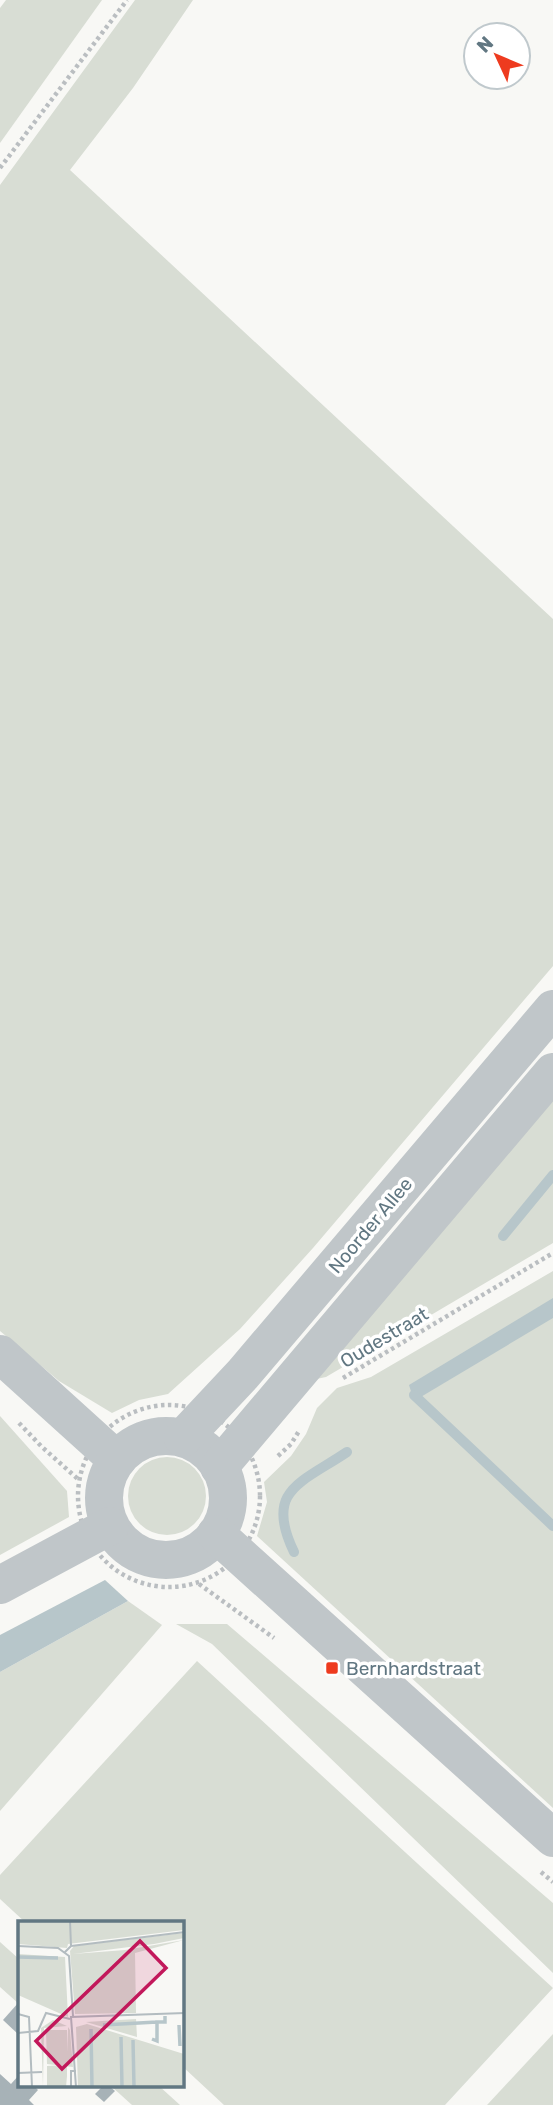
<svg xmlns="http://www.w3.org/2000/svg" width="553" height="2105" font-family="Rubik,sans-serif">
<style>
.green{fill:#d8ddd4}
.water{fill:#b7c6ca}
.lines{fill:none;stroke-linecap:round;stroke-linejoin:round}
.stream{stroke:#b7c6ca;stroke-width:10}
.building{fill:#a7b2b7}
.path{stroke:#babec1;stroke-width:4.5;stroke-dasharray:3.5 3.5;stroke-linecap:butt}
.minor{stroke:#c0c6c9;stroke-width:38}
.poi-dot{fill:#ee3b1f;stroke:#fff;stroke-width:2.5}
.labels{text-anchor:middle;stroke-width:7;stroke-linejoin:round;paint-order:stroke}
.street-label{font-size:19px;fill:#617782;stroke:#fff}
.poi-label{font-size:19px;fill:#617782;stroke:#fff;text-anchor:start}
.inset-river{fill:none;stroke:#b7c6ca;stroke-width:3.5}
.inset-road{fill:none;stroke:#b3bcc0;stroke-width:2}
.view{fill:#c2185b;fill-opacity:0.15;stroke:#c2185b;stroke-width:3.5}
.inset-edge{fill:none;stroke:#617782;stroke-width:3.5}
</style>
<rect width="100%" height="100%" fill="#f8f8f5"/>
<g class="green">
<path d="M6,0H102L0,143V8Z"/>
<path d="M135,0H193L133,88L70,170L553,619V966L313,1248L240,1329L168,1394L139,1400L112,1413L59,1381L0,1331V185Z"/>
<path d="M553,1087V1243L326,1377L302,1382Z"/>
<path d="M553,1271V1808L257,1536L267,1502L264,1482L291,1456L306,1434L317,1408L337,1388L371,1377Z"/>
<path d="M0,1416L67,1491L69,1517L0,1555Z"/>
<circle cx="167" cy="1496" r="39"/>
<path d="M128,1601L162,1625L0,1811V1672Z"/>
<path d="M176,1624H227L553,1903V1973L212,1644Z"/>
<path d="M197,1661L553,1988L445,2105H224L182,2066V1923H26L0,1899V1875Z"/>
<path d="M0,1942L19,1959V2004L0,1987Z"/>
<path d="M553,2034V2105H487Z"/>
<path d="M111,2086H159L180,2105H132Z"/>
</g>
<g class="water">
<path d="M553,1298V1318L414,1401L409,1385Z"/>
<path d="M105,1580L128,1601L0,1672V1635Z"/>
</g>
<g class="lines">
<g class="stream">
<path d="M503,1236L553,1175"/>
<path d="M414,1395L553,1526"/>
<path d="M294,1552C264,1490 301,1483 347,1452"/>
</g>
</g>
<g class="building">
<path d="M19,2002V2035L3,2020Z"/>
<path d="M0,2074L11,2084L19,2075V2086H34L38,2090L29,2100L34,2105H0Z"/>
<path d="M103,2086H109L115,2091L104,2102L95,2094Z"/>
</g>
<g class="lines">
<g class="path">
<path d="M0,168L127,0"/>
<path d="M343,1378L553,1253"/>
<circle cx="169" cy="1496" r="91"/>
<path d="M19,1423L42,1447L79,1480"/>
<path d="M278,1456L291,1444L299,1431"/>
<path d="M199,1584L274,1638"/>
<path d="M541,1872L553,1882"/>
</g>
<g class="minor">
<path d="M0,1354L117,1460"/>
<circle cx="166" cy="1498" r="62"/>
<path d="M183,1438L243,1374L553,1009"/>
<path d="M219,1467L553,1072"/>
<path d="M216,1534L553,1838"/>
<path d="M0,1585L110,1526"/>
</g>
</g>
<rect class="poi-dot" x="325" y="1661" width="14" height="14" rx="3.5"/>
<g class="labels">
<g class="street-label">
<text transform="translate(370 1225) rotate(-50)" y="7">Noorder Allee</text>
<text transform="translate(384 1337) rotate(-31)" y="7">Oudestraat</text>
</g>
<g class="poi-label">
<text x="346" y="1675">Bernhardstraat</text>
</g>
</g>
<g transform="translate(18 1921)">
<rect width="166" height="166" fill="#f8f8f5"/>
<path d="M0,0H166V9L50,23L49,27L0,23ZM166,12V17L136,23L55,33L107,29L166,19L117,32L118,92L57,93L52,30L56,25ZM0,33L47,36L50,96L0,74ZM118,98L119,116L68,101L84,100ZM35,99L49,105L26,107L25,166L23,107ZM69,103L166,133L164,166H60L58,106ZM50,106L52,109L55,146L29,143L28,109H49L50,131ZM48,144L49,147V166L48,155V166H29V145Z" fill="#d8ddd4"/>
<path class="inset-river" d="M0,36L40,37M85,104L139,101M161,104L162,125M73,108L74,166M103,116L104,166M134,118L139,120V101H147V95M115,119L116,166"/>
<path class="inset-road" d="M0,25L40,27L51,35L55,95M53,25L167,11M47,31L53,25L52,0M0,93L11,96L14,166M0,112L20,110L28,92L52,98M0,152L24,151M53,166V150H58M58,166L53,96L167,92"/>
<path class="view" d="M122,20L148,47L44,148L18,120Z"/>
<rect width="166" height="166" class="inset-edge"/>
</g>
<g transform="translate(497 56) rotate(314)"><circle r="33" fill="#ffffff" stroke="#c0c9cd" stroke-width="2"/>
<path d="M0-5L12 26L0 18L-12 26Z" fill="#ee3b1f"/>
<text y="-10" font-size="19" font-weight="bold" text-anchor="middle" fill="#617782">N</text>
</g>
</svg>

What you will do. Pull every line containing "labels" out of the records.

Solution to this exercise.
.labels{text-anchor:middle;stroke-width:7;stroke-linejoin:round;paint-order:stroke}
<g class="labels">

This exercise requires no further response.